Investors had no reprieve from market volatility in the holiday-laden week gone by. Italy was the cynosure of all eyes in the first half with Italian bond yields spiralling to uncomfortable levels, sending equity markets crashing. Domestic worries took centre-stage on Friday with slowing industrial production socking stock prices.
Other sidelights of the week were the two differing opinion on Indian banks given by Standard and Poor and Moody's, that left investors scratching their heads and the rupee diving below the 50 mark against dollar.
Both investors and traders appeared disinterested in last week's trading and this is reflected in the low trading volumes in both cash and derivative segment. FIIs did not seem too perturbed and were net buyers in some sessions according to data released by BSE. Open interest edged up slightly to Rs 1,25,000 crore.
As the earnings season taper to an end, global events will continue to dictate the trend in our market. The headline inflation numbers due next week will be closely watched to see if it can impact future policy rate decision.
Oscillators in the daily chart of both the Sensex and the Nifty continue to droop but they are still in positive terrain implying that the short-term trend continues to be up. Any further decline will however pull them in to bearish zone reversing the short-term uptrend. Weekly oscillators are also showing signs of fatigue after moving in to bullish zone in the last week of October.
Sensex (17,192.8)
The short week saw the Sensex reverse from 17,658 to hit an intra-week low at 17,096. As we have been explaining in our earlier columns, the index has critical medium-term resistance in the zone between 18,000 and 18,200. This occurs at 38.2 per cent retracement of the slide from the 21,108 peak. Presence of the 200-day moving average at this zone makes it a formidable short-term hurdle.
Inability to move above this zone will mean that the bears continue to have the upper hand. It will also mean that the down-move that commenced from the 21,108 peak has not yet run its course and the index could plunge to 16,000 again in the ensuing months.
This risk of a sharp decline will however be mitigated if the index moves above 18,200. Subsequent targets are 18,700 and 19,036. A move to these levels will mean that the movement for the rest of the year will be a more benign one between 17,000 and 19,000. It is hard to envisage a move beyond 19,000 this calendar.
Sensex has moved to the key short-term support zone between 17,000 and 17,200. If it manages an upward reversal from these levels, the index can move higher to 17,600 and 17,908 in the days ahead.

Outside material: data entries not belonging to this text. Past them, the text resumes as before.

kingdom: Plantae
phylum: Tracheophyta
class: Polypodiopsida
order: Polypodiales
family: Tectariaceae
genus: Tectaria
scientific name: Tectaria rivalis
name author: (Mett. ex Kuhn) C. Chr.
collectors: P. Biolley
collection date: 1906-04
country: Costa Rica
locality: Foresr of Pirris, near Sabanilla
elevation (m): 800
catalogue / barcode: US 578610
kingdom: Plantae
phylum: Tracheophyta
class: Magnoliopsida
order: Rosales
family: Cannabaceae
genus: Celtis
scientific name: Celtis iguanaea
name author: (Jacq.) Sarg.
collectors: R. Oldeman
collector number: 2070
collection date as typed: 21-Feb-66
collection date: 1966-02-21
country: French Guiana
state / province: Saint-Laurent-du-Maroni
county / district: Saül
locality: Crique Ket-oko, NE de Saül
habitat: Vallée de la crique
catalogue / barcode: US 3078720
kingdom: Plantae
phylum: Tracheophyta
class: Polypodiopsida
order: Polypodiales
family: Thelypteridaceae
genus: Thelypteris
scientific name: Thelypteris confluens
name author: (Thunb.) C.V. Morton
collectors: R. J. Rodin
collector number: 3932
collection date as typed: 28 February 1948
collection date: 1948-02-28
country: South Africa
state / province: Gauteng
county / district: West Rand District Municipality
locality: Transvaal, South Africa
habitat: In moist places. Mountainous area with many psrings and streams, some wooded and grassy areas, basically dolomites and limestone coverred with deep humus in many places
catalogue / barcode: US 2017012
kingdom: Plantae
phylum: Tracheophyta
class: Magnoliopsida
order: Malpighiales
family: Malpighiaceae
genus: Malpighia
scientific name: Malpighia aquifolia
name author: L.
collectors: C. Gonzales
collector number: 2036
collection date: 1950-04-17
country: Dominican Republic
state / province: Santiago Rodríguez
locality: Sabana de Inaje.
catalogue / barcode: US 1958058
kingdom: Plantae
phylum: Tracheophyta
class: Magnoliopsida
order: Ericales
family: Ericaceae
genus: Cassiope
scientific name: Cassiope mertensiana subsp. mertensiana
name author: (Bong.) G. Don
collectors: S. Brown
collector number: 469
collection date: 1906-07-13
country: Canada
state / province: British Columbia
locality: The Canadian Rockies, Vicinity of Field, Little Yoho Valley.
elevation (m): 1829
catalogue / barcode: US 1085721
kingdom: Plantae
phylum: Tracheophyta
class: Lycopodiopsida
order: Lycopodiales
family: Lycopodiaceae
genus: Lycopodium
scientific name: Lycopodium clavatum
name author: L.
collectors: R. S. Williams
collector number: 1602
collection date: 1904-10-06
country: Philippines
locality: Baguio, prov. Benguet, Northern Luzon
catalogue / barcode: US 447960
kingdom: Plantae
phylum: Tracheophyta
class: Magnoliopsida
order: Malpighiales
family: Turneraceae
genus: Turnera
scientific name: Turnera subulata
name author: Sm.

If it pauses in the zone between 17,900 and 18,000, it will mean consolidation in the range between 17,000 and 18,000 for few more weeks. This will be positive from a medium-term perspective. Targets on a move above 18,000 are 18,432 and 18,700.
Close below 17,000 will open the path to a decline to 16,827 and 16,580.
Nifty (5,168.8)
The Nifty too reversed lower from the peak of 5,317 to hit Friday's low at 5,142. We adhere to the view that the area around 5,400 is the medium-term trend decider for Nifty.
Inability to move above this level will mean that the downtrend that began from 6,338 peak continues to be in force. If yet another wave downward of this down-trend unfolds, it can wreak havoc on stock prices, pulling Nifty lower to 4,700 or even 4,400.
Conversely, strong close above 5,400 will mitigate the downward risk greatly and pave the way for a rally to 5,532 or 5,720 in the upcoming months. The medium-term range of the Nifty, in such a case, will widen to a range of 4,800-5,700.
For the week ahead, traders need to watch the support zone between 5,150 and 5,170 for any sharp rebounds. Upper targets for such moves will be 5,300 and then 5,400.
The index could struggle to move above 5,400 and traders holding long positions should be watchful around this area. Targets above 5,400 are 5,557 and 5,610.
Supports below 5,150 are 5,066 and 4,987.
Global Cues
It was a very turbulent week in global equity markets but most benchmarks managed to close with slight losses. The DJ Euro STOXX 50 closed 1.4 per cent higher as Greece chose a new Prime Minister, Mr Lucas Papademos and Italy seemed ready to receive one tranche of bail-out money.
The CBOE volatility index also moved in a wide band between 27 and 36 before closing almost unchanged. The VIX is hovering just above the short-term trend deciding level at 28 over the last four weeks. As explained earlier, the index needs to close below this level to indicate that investors' jitters are ebbing.
The Dow vacillated in the range between 11,700 and 12,200, biding its time at higher levels. Short-term supports to watch for are at 11,650 and 11,250. If the index holds above the first support, it will imply a possible break higher to 11,750 or 12,870 in the days ahead. Short-term view will be marred only on a close below the second support.
The dollar index that tracks the movement of the greenback against a basket of currencies spiked to 78.4 mid-week but declined thereafter.
Failure to move above 78.5 denotes that the short-term trend in the greenback continues to be down and the dollar index can decline further to 76 or 75 in the days ahead. That would be good for asset classes such as emerging market equities.